> [WORK INSTRUCTIONS] Transcribe every one of the records below word for word, leaving the pictures out of your answer.

-- DATA SECTION follows --

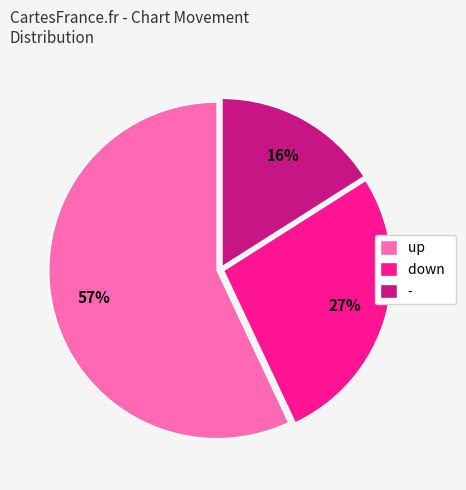

Which has a higher value, - or down?

down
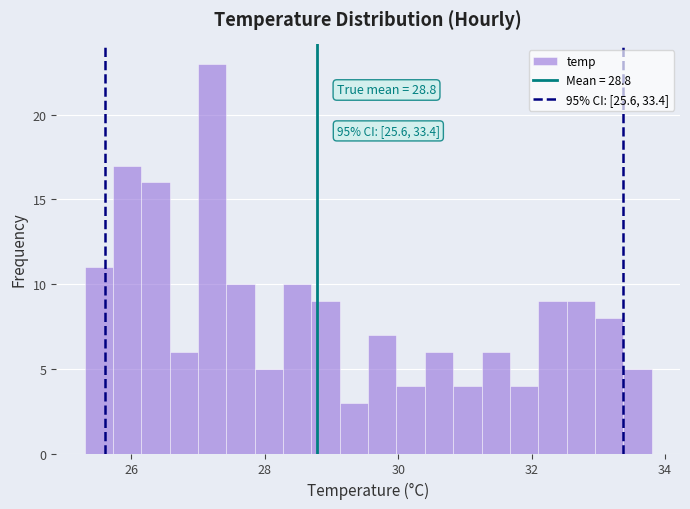

Around what value on the x-axis is the tallest bar? Give the approximate position of its centre, as read against the axis.

27.2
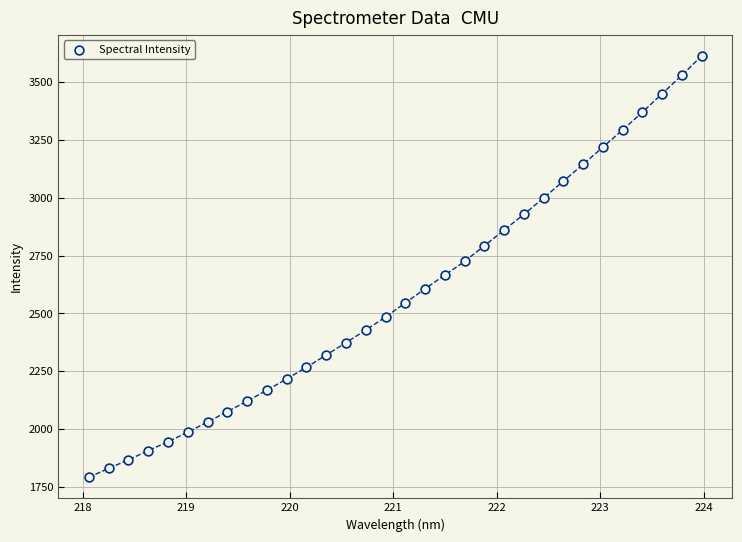

What is the range of X values (max minus min)?

5.9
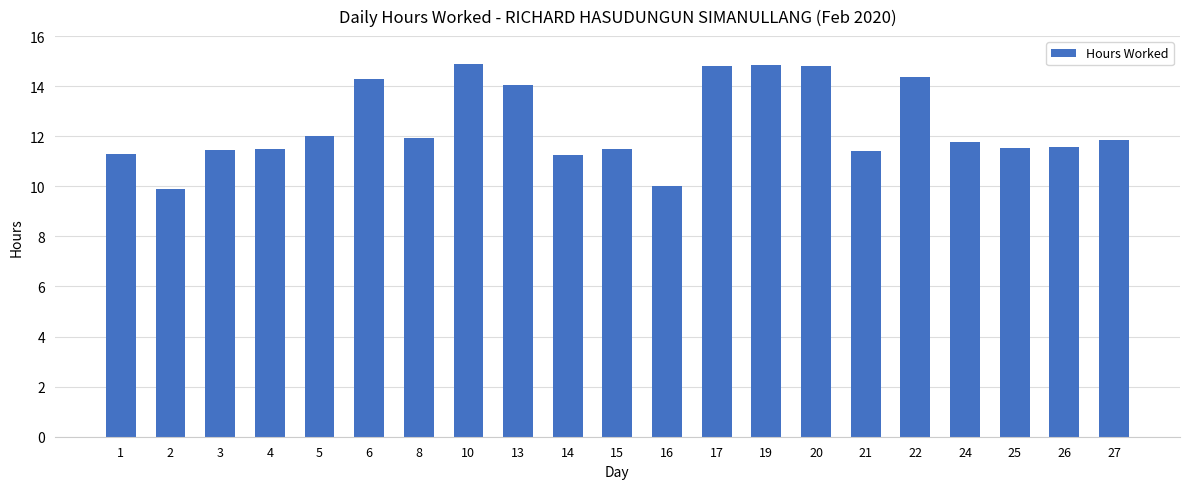

How many categories are shown in the chart?

21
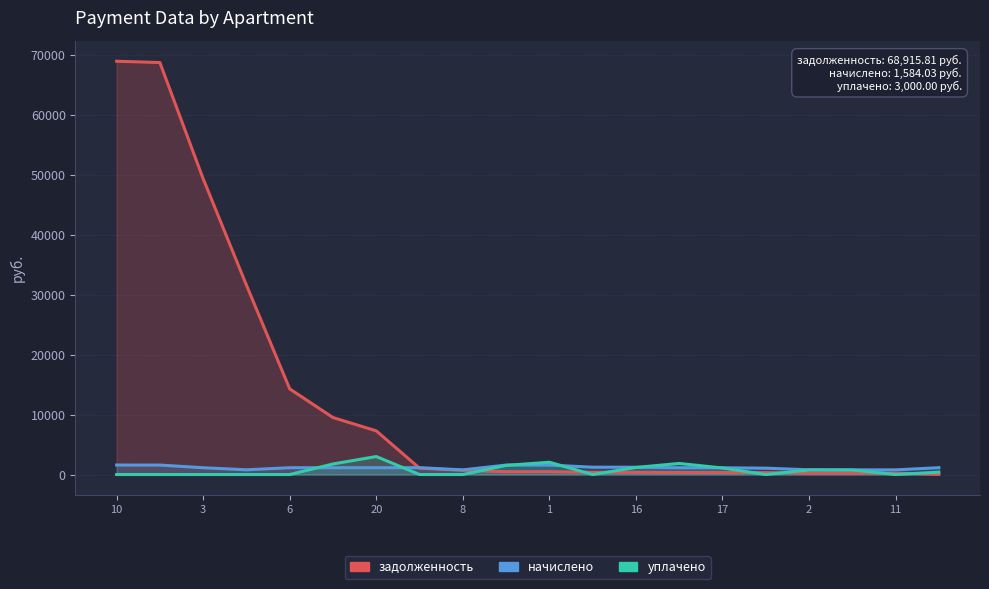

At which category is the sum across all series the highest?

10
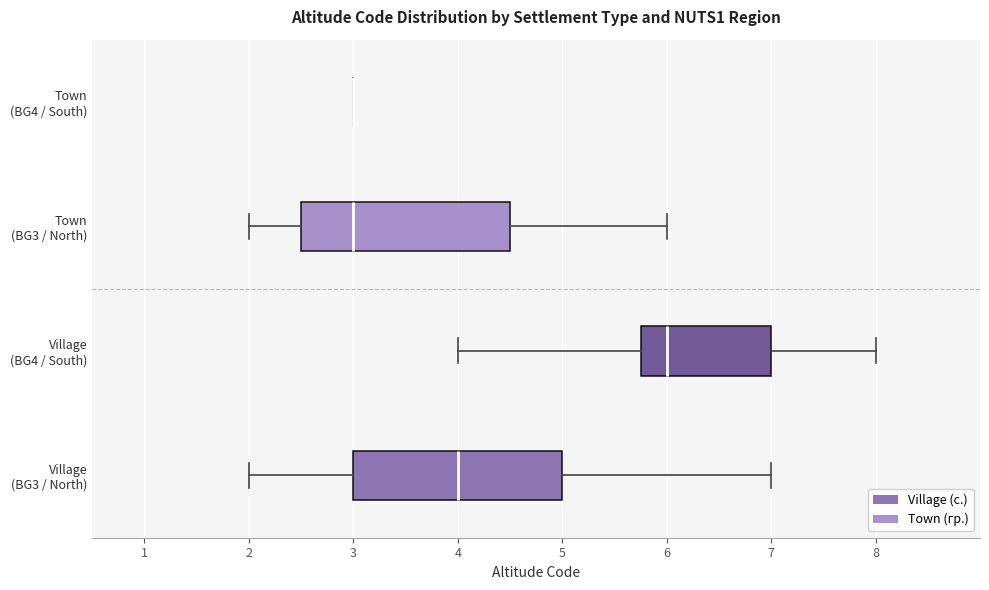

Reading bottom to top, transcribe this box plot: for each box, give where its median line is, the range the box spans, and where its two whiskers end, as read against the x-axis. The values are not printed on the chart, so give them approximately, as read against the axis.

Village (BG3 / North): median 4.0, box 3.0 to 5.0, whiskers 2.0 to 7.0
Village (BG4 / South): median 6.0, box 5.8 to 7.0, whiskers 4.0 to 8.0
Town (BG3 / North): median 3.0, box 2.5 to 4.5, whiskers 2.0 to 6.0
Town (BG4 / South): box collapsed to a line at 3.0, whiskers 3.0 to 3.0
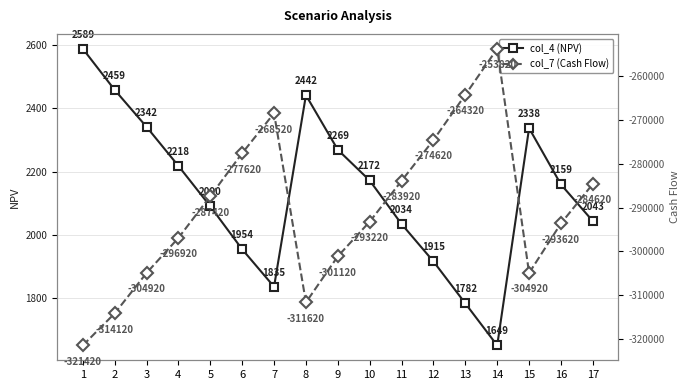

What is the spread (max minus min) of values at 12?

276535.0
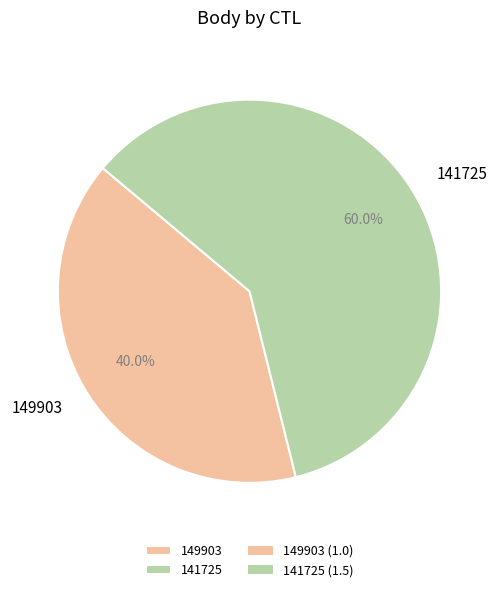

To the nearest percent, what is the difference between the largest and smallest slice percentages?

20%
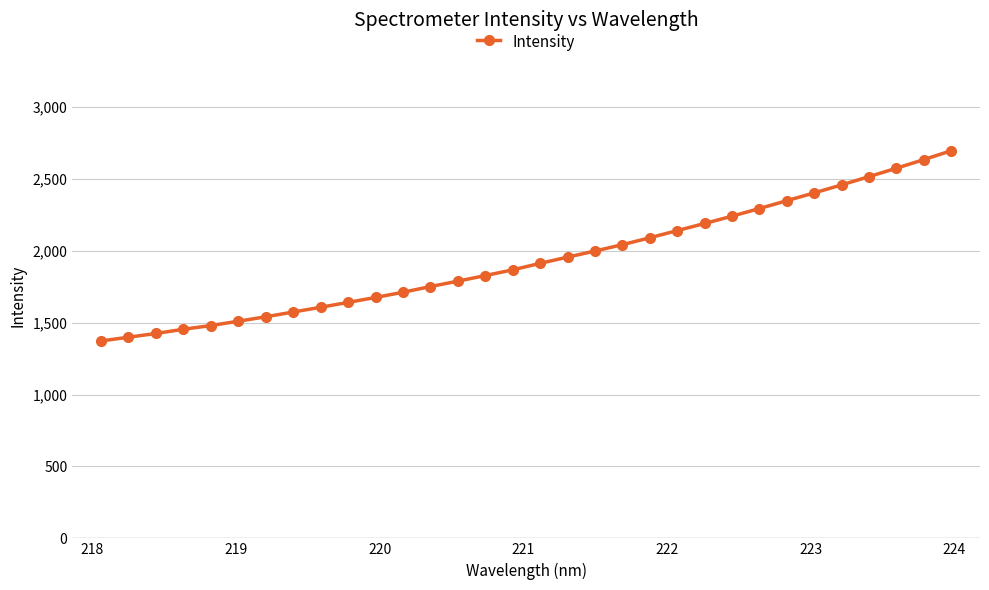

What is the sum of all values?

62142.7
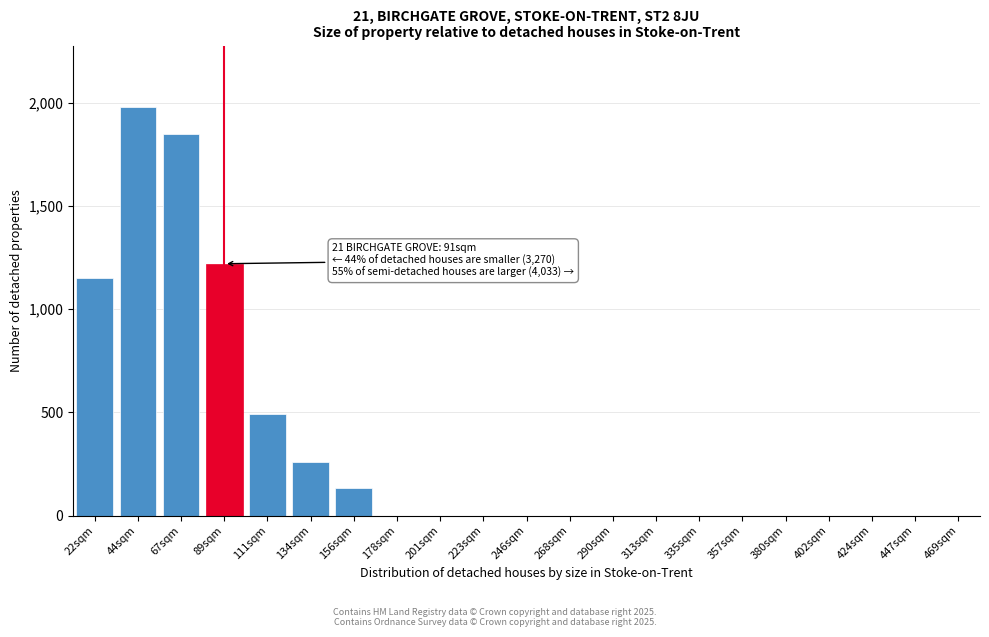

Reading right to left, extract all data points from this chart.

469sqm=0	447sqm=0	424sqm=0	402sqm=0	380sqm=0	357sqm=0	335sqm=0	313sqm=0	290sqm=0	268sqm=0	246sqm=0	223sqm=0	201sqm=0	178sqm=0	156sqm=135	134sqm=260	111sqm=490	89sqm=1220	67sqm=1850	44sqm=1980	22sqm=1150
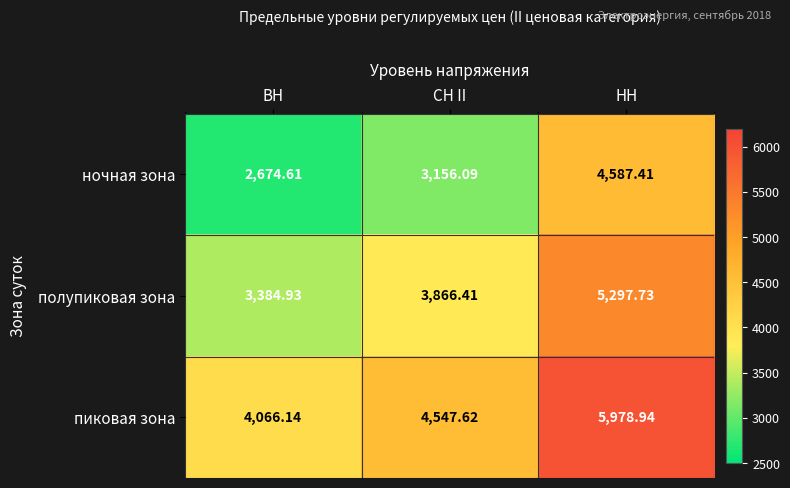

At which category does the chart reach its peak across all series?

НН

-- DATA SECTION concluded --

> [RESULT]
Which has a higher value, - or down?

down

Around what value on the x-axis is the tallest bar? Give the approximate position of its centre, as read against the axis.

27.2

What is the range of X values (max minus min)?

5.9

How many categories are shown in the chart?

21

At which category is the sum across all series the highest?

10

Reading bottom to top, transcribe this box plot: for each box, give where its median line is, the range the box spans, and where its two whiskers end, as read against the x-axis. The values are not printed on the chart, so give them approximately, as read against the axis.

Village (BG3 / North): median 4.0, box 3.0 to 5.0, whiskers 2.0 to 7.0
Village (BG4 / South): median 6.0, box 5.8 to 7.0, whiskers 4.0 to 8.0
Town (BG3 / North): median 3.0, box 2.5 to 4.5, whiskers 2.0 to 6.0
Town (BG4 / South): box collapsed to a line at 3.0, whiskers 3.0 to 3.0

What is the spread (max minus min) of values at 12?

276535.0

To the nearest percent, what is the difference between the largest and smallest slice percentages?

20%

What is the sum of all values?

62142.7

Reading right to left, extract all data points from this chart.

469sqm=0	447sqm=0	424sqm=0	402sqm=0	380sqm=0	357sqm=0	335sqm=0	313sqm=0	290sqm=0	268sqm=0	246sqm=0	223sqm=0	201sqm=0	178sqm=0	156sqm=135	134sqm=260	111sqm=490	89sqm=1220	67sqm=1850	44sqm=1980	22sqm=1150

At which category does the chart reach its peak across all series?

НН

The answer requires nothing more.